There are, however, many poets from across the century, such as Illyés, Kányádi, Bartis, Mezey, Farkas and Szőcs himself who have already spoken in that Parliament and acknowledging the terrible dismembering of one hundred years ago, have voted with new or renewed Hungarian confidence to assert their Hungarian identity. In “The Good Lord Osmosis”, Árpád Farkas after chronicling the oozing away of hope in “the Miracle of Miracles”, may have given up on protesting and trying to bargain for a better future yet refuses to be quiet insisting that
… we do still exist! We partake of this feast,
and even if liver-spots should checker my body
we still do breathe! We are alive!
Similarly, in “Tunnels in the Snow” Farkas sees his homeland buried, choking as Hungarians “learn … to be silent”. The snow becomes symbolic as it works to freeze “faithful intention[s]” and “fragile dream[s]” as “the villages’ slow panting / is turning white, is gasping”. Against this acknowledgment of the way things are and are likely to be in the future, Farkas projects a picture of an imaginary better world where there are “tunnels in the snow” of this “choking” oppression. In this different world Hungarians throw off the “shivering mind” and make those “tunnels in the snow” by everyone coming together to create “millions of paths” joining “each other”. In such community the no longer silent people become free to speak their mind and heart as the “heavenly cottonballs / drop out of our mouths”. This new condition calls for a celebration with real Hungarian music and dance. Not “the music … played by the bands of frost”, but traditional, uniquely Hungarian songs along with the traditional signature folk dance both of which have long been recognised as cultural metaphors for authentic Hungarian identity:
let the feet cheer up for a stomping dance,
and let the Song melt the halls
large as the world around us.
(Árpád Farkas, “Tunnels in the Snow”)
Such almost impossible-to-imagine scenarios reflect that modicum of hope Hungarians still possess.
CONCLUSION: A NATION DISMEMBERED
The 1920 Peace Treaty – that “national [Hungarian] heart attack” – ending the First World War signed at the Trianon Palace, Versailles, France forever changed modern Hungary and its people – both those remaining in the now-shrunken country and those millions caught behind the new borders. How those Hungarians reacted, how they fought to survive under these new circumstances, how they suffered, how they kept their Hungarian identity and values, and how they envisioned a future for themselves and their children forms the core of A Nation Dismembered.

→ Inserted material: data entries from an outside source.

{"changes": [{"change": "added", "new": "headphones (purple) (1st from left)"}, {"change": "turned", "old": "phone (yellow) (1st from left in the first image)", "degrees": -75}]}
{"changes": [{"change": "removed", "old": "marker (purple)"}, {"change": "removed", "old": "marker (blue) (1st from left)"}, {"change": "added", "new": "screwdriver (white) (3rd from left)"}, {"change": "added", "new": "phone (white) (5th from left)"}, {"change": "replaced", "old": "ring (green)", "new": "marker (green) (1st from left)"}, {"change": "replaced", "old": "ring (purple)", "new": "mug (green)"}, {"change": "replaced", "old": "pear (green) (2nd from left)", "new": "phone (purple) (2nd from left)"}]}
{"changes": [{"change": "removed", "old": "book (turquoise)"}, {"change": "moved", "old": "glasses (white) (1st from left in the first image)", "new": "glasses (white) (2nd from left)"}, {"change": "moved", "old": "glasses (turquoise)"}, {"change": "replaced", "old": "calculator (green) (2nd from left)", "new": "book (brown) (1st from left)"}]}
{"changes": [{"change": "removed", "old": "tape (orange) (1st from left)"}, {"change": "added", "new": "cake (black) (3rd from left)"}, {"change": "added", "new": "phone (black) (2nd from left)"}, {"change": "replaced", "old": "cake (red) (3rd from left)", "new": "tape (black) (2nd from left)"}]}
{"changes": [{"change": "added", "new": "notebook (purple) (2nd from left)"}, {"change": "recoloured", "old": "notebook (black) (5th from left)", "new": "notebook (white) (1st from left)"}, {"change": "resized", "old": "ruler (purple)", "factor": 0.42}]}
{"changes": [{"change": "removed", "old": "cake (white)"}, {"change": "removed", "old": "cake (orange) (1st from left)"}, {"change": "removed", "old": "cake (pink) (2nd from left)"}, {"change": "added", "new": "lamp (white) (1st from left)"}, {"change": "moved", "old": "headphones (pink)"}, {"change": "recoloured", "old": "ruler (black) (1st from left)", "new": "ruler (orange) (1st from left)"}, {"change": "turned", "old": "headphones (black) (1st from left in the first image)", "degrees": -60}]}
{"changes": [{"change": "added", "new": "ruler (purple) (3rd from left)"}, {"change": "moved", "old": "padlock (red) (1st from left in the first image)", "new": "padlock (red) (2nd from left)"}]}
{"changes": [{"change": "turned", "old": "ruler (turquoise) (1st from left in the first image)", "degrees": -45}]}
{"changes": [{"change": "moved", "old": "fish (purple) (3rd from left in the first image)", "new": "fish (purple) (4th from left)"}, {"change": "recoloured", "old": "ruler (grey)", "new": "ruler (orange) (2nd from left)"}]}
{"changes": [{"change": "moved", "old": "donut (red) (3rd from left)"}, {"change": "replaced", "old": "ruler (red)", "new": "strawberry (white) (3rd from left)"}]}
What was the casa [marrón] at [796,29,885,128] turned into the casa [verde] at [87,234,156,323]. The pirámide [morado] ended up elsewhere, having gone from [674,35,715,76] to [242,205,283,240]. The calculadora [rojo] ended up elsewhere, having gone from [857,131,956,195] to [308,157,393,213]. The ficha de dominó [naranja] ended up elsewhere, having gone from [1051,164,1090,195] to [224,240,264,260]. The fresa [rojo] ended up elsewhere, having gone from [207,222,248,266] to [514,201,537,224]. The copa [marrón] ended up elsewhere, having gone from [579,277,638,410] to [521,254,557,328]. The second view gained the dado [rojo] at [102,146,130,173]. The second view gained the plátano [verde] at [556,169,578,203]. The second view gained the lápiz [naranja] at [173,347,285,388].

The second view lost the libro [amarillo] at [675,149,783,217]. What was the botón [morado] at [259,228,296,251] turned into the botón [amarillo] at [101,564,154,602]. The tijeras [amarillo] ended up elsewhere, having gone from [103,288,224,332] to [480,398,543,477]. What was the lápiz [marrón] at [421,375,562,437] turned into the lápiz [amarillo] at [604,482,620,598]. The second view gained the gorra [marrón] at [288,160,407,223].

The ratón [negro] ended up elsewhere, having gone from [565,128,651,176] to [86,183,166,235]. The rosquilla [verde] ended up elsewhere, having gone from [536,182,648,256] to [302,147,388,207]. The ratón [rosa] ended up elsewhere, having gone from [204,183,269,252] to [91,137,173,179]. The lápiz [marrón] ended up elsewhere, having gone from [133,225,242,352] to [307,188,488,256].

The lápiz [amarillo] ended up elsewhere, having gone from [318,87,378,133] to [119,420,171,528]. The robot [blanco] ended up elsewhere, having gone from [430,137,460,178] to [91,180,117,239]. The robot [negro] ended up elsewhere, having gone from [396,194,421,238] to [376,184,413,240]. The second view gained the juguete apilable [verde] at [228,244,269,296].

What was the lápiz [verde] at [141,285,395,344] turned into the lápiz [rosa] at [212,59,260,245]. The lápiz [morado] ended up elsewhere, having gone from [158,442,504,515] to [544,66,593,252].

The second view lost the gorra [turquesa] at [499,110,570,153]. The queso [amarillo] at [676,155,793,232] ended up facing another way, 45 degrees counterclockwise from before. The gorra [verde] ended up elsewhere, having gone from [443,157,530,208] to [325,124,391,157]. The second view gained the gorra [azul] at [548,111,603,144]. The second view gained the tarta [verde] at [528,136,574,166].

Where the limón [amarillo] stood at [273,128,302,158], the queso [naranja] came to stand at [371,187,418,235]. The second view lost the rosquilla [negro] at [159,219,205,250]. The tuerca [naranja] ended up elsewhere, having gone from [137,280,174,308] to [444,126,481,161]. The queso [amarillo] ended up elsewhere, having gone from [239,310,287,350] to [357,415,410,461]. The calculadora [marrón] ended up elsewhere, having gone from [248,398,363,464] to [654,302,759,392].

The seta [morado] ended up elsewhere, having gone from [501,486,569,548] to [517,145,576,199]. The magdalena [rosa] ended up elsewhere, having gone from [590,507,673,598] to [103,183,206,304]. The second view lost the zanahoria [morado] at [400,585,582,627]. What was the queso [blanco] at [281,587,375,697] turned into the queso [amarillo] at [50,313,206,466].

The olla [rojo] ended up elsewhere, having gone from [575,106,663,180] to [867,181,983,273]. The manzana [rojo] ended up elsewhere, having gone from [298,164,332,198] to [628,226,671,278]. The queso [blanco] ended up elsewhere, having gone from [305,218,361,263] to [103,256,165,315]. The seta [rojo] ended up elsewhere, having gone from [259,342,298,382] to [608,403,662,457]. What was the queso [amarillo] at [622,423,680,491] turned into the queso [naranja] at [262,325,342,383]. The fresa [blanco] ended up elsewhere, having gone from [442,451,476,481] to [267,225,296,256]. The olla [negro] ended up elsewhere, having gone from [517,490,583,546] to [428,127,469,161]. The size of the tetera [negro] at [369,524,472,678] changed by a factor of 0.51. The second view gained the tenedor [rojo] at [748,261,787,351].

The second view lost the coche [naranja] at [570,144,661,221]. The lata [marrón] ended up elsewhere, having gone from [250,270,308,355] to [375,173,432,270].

This remarkable collection by Hungary’s major poets, available for the first time in contemporary translations into English demonstrates that for one hundred years these poets, as their predecessors had before them under equally terrible circumstances, articulated those national values that had to be preserved as they defined what it meant and what it means to be a Hungarian whether inside or outside the present political borders.
Notes:
1 Trianon divided Hungary into five portions: those transferring to Czechoslovakia, Romania, Yugoslavia and Austria, plus the remainder of rump Hungary. Today the transferred portions belong to no fewer than seven nations: Slovakia, Ukraine, Romania, Serbia, Croatia, Slovenia and Austria. (Croatia is a special case, since it was always formally a separate nation, united with Hungary strictly in the person of the king.)
2 For a more detailed description see especially the last several pages of Gyula Illyés’ “In Answer to Herder and Ady” in this anthology.
3 Székely (in English Szekler) is the name of the particular Hungarian ethnic group inhabiting the core of Transylvania.